The Staszic Palace dates back to 1620 when King Sigismund III Vasa built a small Eastern Orthodox chapel as a burial place for Tsar Vasili IV of Russia and his brother, who died in Polish custody after they were captured several years earlier during the 1605-1618 Polish-Muscovite War.

In 1818 Stanisław Staszic bought the building and had it redesigned in a neoclassical style. Five years later, Staszic gave the building to the Society of Friends of Science, the first Polish scientific organization, of which he was founder and president. Staszic also commissioned the monument to Renaissance astronomer Nicolaus Copernicus, which was erected in front of the palace in 1830.

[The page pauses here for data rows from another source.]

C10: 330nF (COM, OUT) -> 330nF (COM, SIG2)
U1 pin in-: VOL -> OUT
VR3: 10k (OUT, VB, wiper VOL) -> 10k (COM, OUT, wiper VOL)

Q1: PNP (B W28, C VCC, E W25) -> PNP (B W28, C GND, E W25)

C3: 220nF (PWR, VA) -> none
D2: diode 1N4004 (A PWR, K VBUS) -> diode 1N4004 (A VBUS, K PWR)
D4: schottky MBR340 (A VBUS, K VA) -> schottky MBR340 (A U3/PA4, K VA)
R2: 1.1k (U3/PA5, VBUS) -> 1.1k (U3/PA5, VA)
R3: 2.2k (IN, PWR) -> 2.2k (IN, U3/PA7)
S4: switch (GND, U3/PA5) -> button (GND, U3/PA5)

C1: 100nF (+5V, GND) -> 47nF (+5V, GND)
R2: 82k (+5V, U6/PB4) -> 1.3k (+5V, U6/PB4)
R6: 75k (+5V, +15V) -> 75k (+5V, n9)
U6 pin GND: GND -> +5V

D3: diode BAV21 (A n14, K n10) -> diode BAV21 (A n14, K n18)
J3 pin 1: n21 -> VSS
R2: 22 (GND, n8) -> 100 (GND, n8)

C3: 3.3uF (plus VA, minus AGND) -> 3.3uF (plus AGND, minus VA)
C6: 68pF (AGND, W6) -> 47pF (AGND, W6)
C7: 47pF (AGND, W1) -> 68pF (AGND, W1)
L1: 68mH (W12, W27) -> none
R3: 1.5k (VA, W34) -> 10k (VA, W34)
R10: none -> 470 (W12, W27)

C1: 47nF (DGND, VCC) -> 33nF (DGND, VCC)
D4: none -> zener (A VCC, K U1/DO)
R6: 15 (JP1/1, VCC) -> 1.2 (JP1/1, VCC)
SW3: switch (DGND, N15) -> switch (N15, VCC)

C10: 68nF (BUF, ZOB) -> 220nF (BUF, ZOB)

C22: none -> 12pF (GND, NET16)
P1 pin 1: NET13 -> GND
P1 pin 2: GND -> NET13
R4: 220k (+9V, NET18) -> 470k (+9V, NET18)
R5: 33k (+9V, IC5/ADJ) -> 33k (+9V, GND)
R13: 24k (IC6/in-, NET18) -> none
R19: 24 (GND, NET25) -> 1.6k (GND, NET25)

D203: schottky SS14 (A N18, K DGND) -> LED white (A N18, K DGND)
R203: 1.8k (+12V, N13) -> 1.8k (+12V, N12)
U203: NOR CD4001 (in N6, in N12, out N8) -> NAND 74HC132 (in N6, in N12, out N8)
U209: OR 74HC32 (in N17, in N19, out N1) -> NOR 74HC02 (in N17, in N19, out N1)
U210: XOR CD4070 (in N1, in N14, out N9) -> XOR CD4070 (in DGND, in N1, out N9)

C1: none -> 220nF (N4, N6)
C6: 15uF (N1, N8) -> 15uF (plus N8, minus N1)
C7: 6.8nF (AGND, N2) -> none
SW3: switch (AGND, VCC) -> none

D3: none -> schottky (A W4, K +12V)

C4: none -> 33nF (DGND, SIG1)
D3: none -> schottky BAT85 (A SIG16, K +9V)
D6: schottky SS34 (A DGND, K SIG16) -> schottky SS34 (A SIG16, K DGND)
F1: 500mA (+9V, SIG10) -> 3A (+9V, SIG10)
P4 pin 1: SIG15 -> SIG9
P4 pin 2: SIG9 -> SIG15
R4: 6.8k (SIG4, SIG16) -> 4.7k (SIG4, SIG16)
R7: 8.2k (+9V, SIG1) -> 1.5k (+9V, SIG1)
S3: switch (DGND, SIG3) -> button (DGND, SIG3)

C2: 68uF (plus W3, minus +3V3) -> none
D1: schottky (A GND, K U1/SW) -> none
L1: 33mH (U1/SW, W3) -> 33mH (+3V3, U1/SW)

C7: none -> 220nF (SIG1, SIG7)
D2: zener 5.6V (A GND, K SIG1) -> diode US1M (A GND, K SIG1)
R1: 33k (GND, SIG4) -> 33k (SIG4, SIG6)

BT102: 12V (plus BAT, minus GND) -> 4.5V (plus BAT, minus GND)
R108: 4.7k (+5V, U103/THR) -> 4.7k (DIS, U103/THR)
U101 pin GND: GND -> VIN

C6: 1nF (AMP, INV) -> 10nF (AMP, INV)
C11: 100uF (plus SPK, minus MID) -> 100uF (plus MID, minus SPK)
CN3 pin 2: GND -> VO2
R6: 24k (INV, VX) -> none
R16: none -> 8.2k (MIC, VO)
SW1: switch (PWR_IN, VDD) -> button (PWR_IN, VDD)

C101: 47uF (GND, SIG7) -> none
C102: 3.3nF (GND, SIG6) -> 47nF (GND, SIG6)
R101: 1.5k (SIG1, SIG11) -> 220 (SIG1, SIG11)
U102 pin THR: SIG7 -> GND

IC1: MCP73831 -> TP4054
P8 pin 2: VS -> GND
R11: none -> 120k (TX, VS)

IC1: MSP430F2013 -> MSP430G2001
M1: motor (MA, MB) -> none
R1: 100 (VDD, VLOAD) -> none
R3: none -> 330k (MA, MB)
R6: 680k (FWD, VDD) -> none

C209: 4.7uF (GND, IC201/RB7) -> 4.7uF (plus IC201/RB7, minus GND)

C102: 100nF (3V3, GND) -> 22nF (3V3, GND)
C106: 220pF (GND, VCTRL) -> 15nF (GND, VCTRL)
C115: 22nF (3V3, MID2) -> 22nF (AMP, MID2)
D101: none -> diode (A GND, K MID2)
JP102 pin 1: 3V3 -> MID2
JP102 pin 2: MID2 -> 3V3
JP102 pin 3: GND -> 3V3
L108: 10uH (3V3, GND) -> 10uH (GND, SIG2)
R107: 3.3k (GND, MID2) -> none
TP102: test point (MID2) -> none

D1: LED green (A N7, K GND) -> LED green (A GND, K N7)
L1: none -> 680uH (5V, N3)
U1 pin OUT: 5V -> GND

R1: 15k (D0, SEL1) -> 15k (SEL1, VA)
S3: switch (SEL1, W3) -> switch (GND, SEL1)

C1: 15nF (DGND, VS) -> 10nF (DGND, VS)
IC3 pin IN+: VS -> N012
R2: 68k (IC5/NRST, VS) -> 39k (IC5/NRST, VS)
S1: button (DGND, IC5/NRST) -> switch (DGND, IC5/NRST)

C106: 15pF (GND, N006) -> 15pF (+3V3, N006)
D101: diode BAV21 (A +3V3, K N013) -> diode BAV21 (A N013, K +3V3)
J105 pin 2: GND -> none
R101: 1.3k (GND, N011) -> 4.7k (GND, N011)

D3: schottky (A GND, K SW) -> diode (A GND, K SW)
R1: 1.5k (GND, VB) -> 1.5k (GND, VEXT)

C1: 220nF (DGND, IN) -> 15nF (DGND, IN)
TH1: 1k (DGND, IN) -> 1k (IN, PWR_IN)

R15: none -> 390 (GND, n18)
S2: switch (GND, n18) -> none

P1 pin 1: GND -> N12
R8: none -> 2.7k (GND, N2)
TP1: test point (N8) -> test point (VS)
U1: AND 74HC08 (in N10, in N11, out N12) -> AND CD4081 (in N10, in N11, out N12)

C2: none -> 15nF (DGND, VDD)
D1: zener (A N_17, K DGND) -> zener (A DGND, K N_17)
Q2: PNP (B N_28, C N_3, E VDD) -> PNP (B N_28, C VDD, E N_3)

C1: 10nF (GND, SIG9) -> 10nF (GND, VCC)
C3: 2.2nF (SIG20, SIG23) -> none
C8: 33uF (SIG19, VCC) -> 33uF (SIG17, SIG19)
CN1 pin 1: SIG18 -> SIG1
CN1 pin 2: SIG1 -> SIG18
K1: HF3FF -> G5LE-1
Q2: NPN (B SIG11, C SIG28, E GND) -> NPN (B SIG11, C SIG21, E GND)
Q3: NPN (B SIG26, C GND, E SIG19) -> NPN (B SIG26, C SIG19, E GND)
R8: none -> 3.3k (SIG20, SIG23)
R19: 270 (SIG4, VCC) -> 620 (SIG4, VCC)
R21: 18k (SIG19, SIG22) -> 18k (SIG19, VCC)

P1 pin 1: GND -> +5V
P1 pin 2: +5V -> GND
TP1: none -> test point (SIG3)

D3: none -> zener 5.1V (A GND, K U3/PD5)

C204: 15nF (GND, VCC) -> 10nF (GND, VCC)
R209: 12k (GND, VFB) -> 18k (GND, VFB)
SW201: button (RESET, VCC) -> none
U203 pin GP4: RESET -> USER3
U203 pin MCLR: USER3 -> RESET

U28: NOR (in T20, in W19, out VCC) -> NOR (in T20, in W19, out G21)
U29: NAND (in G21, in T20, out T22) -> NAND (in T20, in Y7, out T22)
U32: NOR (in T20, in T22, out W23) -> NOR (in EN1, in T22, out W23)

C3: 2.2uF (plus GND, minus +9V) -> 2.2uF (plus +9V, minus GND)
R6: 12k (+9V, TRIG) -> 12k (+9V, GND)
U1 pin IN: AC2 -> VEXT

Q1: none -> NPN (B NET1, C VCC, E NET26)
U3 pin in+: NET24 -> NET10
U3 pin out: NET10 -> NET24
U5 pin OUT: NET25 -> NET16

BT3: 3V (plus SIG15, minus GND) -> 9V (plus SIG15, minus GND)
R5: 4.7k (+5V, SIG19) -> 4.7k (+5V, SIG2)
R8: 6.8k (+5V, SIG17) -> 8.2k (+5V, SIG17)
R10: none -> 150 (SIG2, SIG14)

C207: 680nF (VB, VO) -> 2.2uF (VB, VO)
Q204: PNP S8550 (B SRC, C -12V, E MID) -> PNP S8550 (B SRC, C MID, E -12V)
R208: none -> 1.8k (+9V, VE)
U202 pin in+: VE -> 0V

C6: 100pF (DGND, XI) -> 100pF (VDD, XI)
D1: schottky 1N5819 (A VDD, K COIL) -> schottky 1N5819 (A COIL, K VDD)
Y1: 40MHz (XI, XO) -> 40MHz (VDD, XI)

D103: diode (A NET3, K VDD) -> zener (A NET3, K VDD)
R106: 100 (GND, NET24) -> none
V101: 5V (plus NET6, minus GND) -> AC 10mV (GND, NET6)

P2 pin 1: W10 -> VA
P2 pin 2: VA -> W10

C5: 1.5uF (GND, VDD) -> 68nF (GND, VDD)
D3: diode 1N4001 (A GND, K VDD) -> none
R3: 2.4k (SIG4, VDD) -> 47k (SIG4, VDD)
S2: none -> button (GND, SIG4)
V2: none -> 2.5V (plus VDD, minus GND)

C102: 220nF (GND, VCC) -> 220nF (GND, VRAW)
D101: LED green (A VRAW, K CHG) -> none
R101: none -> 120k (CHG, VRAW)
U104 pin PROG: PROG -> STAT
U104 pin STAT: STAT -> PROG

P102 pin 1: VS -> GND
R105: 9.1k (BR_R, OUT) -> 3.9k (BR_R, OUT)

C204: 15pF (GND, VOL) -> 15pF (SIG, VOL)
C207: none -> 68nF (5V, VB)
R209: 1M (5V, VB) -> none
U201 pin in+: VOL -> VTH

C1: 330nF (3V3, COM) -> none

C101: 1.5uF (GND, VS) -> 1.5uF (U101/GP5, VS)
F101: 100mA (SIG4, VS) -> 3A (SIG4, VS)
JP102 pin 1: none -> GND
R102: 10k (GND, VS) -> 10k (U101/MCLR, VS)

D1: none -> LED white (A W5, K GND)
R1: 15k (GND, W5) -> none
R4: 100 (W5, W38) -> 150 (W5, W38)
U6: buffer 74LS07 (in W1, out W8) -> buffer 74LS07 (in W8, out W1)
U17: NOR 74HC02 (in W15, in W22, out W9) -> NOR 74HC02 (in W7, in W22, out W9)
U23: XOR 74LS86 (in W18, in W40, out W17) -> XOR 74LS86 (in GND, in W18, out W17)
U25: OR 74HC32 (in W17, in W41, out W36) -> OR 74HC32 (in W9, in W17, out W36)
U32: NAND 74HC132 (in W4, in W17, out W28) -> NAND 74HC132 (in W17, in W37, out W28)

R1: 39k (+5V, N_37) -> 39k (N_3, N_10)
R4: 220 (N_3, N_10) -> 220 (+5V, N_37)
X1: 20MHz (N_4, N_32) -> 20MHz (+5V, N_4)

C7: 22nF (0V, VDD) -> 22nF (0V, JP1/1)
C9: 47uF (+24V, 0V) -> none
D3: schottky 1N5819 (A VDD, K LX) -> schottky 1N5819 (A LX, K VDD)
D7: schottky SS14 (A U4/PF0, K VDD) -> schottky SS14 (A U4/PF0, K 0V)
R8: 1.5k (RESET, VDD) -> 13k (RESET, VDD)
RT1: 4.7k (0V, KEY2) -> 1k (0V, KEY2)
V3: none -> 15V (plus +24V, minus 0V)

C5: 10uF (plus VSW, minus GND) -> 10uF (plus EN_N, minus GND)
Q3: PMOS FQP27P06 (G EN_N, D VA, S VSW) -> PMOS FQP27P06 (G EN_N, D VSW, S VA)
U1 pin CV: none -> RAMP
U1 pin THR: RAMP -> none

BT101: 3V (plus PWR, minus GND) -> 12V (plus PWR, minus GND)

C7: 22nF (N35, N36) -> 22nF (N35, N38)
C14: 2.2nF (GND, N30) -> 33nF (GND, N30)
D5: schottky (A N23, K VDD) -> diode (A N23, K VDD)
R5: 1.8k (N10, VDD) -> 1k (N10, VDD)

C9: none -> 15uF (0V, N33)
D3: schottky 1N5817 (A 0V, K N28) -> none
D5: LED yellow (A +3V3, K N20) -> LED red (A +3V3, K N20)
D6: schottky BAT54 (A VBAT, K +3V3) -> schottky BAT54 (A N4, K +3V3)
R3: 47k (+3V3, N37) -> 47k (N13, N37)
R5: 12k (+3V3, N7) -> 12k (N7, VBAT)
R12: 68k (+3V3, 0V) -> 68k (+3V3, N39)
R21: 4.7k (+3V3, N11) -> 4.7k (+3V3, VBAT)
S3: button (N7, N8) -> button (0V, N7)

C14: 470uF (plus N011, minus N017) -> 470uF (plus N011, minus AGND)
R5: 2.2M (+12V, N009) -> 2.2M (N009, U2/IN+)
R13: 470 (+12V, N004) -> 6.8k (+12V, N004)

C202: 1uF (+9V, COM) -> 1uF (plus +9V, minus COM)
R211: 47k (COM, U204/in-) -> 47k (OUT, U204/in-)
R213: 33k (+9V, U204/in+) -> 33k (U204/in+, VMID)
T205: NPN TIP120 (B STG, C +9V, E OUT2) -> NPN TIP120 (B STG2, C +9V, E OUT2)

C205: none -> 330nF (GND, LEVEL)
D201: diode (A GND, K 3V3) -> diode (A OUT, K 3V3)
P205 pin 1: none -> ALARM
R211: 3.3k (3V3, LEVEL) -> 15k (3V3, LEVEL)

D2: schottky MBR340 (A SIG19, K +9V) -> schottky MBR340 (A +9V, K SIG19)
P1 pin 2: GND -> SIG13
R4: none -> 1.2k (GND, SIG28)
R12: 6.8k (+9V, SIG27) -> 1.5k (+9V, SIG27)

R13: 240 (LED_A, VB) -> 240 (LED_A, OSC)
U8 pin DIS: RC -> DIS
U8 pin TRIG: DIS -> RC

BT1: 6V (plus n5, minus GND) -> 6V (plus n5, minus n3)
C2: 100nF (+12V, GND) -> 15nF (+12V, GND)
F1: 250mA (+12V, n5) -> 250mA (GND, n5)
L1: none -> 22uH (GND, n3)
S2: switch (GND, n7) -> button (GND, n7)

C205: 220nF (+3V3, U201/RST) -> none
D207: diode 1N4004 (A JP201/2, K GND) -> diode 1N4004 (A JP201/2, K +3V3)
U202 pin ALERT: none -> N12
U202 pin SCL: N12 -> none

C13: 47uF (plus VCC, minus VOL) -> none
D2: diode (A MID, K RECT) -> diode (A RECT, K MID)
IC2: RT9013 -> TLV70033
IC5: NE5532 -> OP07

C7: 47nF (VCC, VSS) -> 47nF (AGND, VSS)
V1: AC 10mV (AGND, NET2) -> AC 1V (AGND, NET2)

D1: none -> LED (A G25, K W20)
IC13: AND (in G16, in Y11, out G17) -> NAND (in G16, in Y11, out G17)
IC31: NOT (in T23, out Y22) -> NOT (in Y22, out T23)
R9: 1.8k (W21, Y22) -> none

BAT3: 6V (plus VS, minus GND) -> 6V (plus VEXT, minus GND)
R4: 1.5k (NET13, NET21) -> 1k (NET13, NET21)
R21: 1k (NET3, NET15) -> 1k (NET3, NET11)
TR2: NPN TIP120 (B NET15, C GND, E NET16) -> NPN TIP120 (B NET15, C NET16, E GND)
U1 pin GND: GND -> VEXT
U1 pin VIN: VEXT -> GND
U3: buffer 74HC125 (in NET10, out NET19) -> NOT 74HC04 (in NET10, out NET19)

Staszic, who was one of the most prominent figures of the Polish Enlightenment, focused the Society’s activities on fostering the country’s development in terms of the economy, science and education. He was a Catholic priest, philosopher, geologist, translator, poet, writer and statesman. His many activities included initiating the construction of a coal mine, forming an Agricultural Association in Hrubieszów, carrying out research into geology and preparing a geological map of Poland and neighboring countries. He was one of the founders of the University of Warsaw and served as a member of the State Council of the Duchy of Warsaw and as minister of trade and industry.

After the unsuccessful November 1830 Uprising by the Poles against the Russian empire, the Society was dissolved and the works of art gathered there were confiscated by the Russians, who had controlled Warsaw since the final partition of Poland in 1795. For the next 26 years the palace housed the State Lottery and later a secondary school for boys. Then for five years it was home to the Medical-Surgical Academy, which was closed by the Russians after yet another failed uprising in January 1863. In 1892 the palace was renovated in a Russo-Byzantine style by the Russians, in line with the ongoing russification of Warsaw.

When Poland regained its independence after World War I, the palace was restored to its previous neoclassical splendor. In the interwar period it was home to several scientific and scholarly organizations. Nobel prize-winning scientist Marie Curie-Skłodowska delivered a lecture there in 1925.

Damaged by the Germans during the 1939 siege of Warsaw and nearly razed to the ground during the 1944 Warsaw Uprising against Poland’s German occupiers, the Staszic Palace was rebuilt after the war to its neoclassical form.